Как и следовало ожидать, четкие элементы ближневосточного устройства находим только у тех индоевропейских и неиндоевропейских обществ, которые оказались далее других углублены в Восточное Средиземноморье, как микенское и минойское бюрократические общества с их централизацией вокруг дворца и храма[243] и этруски с их городами-государствами и другими культурными особенностями, идущими из Малой Азии[244].
Мы придерживаемся дунайско-севернобалканской концепции индоевропейского протоэтнического ареала, которая уже давно имеет своих сторонников в нашей и зарубежной литературе[245]. Между прочим, переднеазиатские культурные влияния на индоевропейский могут находить удовлетворительное объяснение при локализации индоевропейского очага в севернобалканских и придунайских районах через природный мост между Европой и Малой Азией[246].
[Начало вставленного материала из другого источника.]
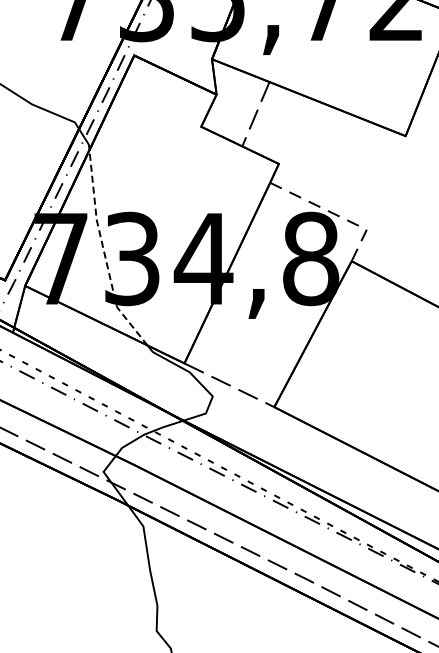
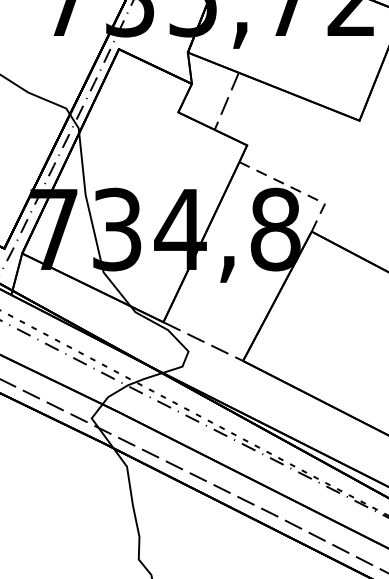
line: (104, 252) -> (92, 223), dashed -> solid

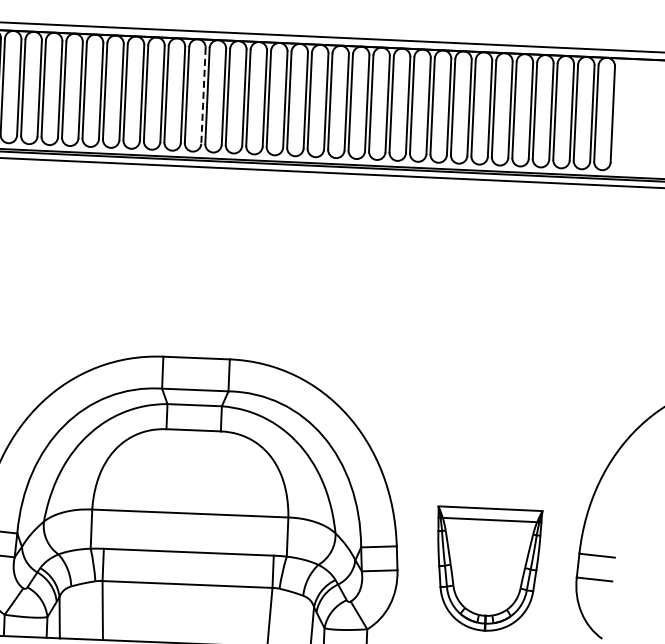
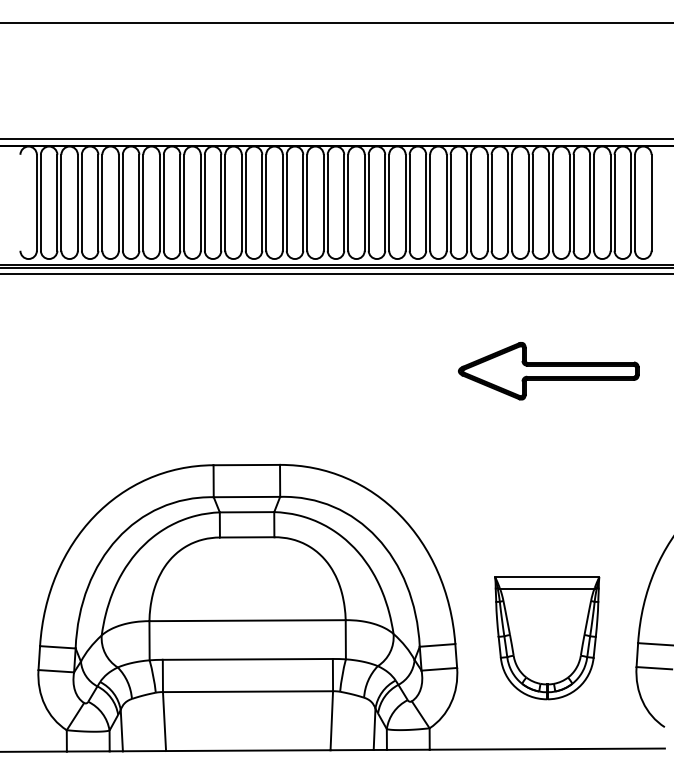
line: (203, 95) -> (241, 202), dashed -> solid
part: (502, 278) -> (548, 371), added
part: (487, 569) -> (547, 638), moved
Два слова о методе. Современная индоевропеистика имеет возможность опереться на интегрированный сравнительный метод, включающий, кроме уже упомянутой типологии, прежде всего сравнение (этимологию) и внутреннюю реконструкцию. Незаменимым резервом лексико-семантической реконструкции служат собственные имена, ономастика, за которыми стоят утраченные лексемы сплошь и рядом забытых языков, что все вместе сопряжено с немалыми трудностями атрибуции (я говорю это, потому что иногда раздавались голоса, призывавшие не включать ономастику в аппарат индоевропейской проблемы ввиду описанных трудностей интерпретации; но, при всех трудностях, обойтись в праязыковых исследованиях без ономастики невозможно, и мы также приводим примеры важности ее свидетельств). В исследованиях формальной структуры индоевропейского корня – пусть медленно и непоследовательно – все же наметился прогресс, выразившийся в том, что не остановились на Бенвенисте, на его трехбуквенной теории индоевропейского корня (при этом, правда, многие не идут дальше этой «канонической» модели), которая опиралась на аналогию семитского трехбуквенного корня и подкупала своей стройностью на определенной стадии, но не охватывала все разнообразие индоевропейской корневой структуры от двухбуквенных до пятибуквенных корней типа *spend– «совершать жертвенное возлияние», кроме того, эта теория статична и не объясняет раннеиндоевропейское состояние с двухсогласными корневыми словами до появления развитого чередования гласных[247]. Что же касается реально-семантической и культурной реконструкции, то должен признать, что тут дело обстоит гораздо менее удовлетворительно, здесь давно остановились на Дюмезиле, на его теории трехчастной картины (структуры) мира людей и мира богов, остановились, явно не желая замечать статичность и неадекватность этой теории.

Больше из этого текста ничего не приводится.